TASK TO COMPLETE — From the data below, collect every line that contains the string "Allium", with uppercase and lowercase letters matching, and copy each of those lines in full.

SUPPLIED MATERIAL —
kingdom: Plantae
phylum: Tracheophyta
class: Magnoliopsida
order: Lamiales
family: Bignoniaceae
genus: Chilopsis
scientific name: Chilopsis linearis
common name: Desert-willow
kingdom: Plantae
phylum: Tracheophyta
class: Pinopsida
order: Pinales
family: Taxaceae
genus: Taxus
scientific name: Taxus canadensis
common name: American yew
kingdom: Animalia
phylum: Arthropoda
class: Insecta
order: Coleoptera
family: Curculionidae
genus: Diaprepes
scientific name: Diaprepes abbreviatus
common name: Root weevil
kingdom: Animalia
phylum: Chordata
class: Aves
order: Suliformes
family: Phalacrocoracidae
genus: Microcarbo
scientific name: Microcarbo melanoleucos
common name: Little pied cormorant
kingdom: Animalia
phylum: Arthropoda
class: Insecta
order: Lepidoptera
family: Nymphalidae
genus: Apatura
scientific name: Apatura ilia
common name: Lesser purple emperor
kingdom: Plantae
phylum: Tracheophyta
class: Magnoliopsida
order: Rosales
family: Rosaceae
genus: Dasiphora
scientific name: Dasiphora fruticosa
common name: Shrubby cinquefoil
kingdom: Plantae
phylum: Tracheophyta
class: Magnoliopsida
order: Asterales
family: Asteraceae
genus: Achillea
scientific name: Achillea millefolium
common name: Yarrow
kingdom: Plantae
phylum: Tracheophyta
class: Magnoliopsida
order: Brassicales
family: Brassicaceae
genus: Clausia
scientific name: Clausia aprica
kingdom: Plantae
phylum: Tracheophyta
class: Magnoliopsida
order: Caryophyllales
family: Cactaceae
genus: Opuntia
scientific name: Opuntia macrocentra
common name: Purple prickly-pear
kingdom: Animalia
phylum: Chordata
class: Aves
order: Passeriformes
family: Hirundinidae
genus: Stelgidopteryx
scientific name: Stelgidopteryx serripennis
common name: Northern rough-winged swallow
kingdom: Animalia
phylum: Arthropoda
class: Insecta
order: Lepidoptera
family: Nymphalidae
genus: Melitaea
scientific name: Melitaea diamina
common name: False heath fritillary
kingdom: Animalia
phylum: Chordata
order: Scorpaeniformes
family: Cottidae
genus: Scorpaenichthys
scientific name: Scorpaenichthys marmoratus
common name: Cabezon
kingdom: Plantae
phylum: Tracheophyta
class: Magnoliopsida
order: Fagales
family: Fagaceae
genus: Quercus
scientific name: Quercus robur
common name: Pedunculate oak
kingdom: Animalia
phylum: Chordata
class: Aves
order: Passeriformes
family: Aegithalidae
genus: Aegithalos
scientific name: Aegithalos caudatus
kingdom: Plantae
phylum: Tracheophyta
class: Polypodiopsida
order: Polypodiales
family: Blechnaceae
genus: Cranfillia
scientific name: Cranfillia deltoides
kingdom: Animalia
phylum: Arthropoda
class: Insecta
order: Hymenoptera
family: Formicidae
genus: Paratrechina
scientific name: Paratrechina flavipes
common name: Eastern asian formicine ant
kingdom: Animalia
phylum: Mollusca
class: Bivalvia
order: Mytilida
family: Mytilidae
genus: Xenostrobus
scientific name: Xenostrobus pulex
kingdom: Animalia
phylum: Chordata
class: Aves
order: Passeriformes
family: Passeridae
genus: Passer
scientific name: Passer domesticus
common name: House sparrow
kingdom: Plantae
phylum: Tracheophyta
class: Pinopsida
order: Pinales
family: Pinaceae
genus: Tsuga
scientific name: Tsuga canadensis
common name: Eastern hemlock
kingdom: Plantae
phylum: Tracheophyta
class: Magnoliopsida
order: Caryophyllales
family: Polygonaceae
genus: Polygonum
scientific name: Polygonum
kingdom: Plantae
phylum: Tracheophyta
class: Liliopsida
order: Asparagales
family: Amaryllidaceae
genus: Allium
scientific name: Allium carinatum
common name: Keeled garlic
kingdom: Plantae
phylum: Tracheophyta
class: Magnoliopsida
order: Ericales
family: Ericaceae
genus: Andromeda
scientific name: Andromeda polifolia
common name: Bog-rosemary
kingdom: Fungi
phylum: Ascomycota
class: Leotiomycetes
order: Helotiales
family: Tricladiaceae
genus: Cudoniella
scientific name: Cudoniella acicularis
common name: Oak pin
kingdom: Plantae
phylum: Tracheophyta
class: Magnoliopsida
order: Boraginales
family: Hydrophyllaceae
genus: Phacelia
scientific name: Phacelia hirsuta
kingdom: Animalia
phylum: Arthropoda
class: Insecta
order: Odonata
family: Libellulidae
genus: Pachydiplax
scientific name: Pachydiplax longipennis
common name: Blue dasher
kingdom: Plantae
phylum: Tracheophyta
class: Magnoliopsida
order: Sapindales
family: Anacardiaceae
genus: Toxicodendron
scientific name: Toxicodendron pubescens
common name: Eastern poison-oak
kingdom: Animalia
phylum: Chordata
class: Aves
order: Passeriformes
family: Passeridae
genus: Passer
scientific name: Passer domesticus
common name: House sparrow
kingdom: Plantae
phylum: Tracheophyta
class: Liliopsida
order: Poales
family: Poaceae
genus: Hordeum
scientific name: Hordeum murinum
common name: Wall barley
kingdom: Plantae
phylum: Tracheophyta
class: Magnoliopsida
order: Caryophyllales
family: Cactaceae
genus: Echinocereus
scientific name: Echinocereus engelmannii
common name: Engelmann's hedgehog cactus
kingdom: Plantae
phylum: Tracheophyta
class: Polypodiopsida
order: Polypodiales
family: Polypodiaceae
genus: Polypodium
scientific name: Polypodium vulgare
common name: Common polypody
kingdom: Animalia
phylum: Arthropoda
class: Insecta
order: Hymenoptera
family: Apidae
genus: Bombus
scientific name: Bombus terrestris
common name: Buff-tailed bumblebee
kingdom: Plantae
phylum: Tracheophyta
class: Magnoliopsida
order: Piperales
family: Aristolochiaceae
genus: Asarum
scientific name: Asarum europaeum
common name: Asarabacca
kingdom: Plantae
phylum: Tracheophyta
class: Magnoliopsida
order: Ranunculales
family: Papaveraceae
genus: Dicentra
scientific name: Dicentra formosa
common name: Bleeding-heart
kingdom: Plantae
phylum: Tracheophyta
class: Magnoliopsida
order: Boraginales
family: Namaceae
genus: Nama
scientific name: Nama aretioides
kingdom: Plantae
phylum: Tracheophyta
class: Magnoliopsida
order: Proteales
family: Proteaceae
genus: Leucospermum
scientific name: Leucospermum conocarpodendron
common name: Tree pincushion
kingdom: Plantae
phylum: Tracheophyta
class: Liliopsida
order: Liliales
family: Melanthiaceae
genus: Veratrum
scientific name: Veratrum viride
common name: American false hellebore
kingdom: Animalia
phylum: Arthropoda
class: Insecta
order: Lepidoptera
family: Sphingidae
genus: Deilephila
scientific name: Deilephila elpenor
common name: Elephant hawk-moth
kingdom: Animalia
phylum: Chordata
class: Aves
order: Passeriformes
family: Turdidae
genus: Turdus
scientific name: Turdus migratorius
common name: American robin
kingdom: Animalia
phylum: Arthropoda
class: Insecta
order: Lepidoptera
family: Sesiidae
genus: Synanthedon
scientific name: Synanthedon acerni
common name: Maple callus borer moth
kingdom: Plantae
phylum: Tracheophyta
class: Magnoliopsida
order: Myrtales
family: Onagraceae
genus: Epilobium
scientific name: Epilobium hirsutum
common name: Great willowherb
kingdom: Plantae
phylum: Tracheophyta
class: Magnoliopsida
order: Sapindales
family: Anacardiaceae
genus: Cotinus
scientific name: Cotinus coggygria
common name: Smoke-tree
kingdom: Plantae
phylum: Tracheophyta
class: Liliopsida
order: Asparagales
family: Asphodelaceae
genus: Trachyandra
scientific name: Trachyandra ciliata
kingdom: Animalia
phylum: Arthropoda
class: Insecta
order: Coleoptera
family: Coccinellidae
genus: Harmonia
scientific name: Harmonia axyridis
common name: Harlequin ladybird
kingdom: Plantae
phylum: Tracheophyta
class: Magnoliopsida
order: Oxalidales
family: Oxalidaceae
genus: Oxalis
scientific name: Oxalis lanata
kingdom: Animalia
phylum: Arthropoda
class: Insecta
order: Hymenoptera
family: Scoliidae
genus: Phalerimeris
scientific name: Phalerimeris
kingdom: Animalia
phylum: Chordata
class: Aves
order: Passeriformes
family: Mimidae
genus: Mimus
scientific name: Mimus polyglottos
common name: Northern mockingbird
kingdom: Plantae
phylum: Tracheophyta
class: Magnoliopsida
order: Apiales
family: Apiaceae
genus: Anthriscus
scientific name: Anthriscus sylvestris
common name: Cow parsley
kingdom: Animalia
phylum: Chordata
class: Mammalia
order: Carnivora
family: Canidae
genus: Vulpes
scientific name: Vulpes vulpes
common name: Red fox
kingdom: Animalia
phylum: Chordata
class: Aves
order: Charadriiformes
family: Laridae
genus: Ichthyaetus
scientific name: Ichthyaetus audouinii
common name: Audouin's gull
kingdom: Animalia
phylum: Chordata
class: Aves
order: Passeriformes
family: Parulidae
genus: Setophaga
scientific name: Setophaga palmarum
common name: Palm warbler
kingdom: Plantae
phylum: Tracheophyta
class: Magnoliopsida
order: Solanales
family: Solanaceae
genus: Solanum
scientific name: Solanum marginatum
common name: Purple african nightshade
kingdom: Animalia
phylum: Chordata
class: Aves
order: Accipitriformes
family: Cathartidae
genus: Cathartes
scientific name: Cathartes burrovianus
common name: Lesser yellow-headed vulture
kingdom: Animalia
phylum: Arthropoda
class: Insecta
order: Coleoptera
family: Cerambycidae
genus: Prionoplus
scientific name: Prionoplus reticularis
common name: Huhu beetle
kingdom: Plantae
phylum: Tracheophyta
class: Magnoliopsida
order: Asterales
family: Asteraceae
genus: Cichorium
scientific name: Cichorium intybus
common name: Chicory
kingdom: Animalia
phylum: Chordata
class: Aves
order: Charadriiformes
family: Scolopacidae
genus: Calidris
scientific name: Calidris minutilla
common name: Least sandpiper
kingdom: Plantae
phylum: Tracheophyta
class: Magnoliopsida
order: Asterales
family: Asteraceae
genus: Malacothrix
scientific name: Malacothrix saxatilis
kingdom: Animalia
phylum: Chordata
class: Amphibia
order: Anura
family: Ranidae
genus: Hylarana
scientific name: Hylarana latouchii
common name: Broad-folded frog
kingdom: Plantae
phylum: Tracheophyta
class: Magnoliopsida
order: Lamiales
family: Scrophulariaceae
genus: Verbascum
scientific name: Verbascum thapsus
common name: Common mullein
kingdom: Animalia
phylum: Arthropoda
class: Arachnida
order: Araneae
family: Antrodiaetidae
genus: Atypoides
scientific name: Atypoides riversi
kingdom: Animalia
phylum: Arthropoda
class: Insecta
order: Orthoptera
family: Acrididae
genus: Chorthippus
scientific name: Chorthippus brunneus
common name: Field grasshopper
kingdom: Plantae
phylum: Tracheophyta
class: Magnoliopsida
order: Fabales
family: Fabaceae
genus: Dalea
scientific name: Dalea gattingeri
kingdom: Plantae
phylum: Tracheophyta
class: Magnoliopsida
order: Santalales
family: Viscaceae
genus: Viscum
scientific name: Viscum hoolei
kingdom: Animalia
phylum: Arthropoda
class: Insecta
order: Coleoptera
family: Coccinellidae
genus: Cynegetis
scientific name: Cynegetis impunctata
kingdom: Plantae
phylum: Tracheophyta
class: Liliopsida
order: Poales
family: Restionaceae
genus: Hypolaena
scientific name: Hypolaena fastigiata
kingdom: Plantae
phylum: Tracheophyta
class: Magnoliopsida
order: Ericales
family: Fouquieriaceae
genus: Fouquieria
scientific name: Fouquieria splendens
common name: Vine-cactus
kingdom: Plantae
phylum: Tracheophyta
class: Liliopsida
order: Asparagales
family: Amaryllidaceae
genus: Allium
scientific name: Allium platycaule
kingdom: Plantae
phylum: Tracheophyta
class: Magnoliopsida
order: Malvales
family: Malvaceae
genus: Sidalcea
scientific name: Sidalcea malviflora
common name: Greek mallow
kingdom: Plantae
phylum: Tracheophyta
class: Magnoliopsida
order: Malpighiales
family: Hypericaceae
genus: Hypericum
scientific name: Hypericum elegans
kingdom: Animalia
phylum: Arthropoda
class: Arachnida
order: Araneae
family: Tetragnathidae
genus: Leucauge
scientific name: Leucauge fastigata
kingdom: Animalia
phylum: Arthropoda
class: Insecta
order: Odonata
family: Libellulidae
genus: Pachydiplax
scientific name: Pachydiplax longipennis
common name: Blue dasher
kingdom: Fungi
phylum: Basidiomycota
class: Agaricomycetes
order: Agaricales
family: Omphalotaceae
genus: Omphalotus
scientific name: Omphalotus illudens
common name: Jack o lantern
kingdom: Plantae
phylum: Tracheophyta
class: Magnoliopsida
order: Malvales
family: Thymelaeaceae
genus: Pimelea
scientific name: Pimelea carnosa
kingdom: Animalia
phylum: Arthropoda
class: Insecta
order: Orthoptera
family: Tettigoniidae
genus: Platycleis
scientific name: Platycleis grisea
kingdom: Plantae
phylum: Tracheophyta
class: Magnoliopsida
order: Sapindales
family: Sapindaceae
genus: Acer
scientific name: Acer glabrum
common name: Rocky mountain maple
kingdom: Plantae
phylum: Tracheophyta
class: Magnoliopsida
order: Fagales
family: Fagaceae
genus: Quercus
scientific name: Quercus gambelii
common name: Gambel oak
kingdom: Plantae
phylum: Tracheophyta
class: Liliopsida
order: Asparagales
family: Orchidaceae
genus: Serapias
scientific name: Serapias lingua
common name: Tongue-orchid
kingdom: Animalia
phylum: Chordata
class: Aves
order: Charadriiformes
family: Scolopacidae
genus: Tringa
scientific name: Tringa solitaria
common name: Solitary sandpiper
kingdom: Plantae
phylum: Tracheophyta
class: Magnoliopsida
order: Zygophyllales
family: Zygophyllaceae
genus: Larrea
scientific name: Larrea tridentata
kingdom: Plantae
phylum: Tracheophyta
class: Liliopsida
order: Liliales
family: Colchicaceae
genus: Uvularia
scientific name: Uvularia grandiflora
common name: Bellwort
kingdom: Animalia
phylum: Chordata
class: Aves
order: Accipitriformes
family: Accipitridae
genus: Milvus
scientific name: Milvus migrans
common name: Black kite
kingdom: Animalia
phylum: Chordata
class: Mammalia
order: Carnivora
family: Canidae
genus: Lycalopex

REPLY TO THE TASK —
genus: Allium
scientific name: Allium carinatum
genus: Allium
scientific name: Allium platycaule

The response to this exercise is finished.